**Directive:** Rewrite every line of text read from the rows below as a Markdown table with two columns, "No." for a running line number and "Line" for the line itself. Leave out blank lines and the pictures.

**Records:**
.....

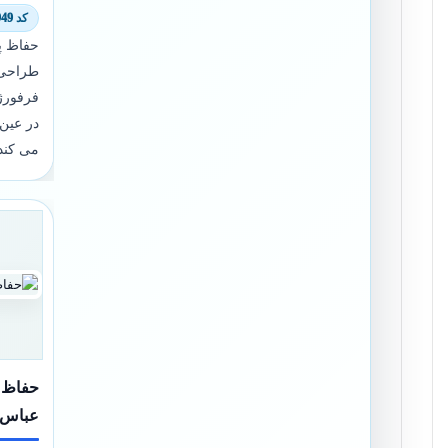
کد 7501/8949
حفاظ پن
طراحی 
فرفورژ
در عین 
می کند
حفاظ پ
عباس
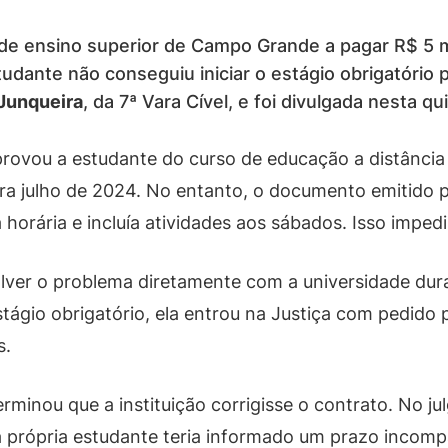
 de ensino superior de Campo Grande a pagar R$ 5 m
dante não conseguiu iniciar o estágio obrigatório p
 Junqueira
, da 7ª Vara Cível, e foi divulgada nesta qui
rovou a estudante do curso de educação a distância 
ara julho de 2024. No entanto, o documento emitido 
horária e incluía atividades aos sábados. Isso imped
lver o problema diretamente com a universidade du
tágio obrigatório, ela entrou na Justiça com pedido
s.
rminou que a instituição corrigisse o contrato. No j
a própria estudante teria informado um prazo incomp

.....

**Solution to this exercise:**
| No. | Line |
|---|---|
| 1 | کد 7501/8949 |
| 2 | حفاظ پن |
| 3 | طراحی  |
| 4 | فرفورژ |
| 5 | در عین  |
| 6 | می کند |
| 7 | حفاظ پ |
| 8 | عباس |
| 9 |  de ensino superior de Campo Grande a pagar R$ 5 m |
| 10 | dante não conseguiu iniciar o estágio obrigatório p |
| 11 |  Junqueira |
| 12 | , da 7ª Vara Cível, e foi divulgada nesta qui |
| 13 | rovou a estudante do curso de educação a distância  |
| 14 | ara julho de 2024. No entanto, o documento emitido  |
| 15 | horária e incluía atividades aos sábados. Isso imped |
| 16 | lver o problema diretamente com a universidade du |
| 17 | tágio obrigatório, ela entrou na Justiça com pedido |
| 18 | s. |
| 19 | rminou que a instituição corrigisse o contrato. No j |
| 20 | a própria estudante teria informado um prazo incomp |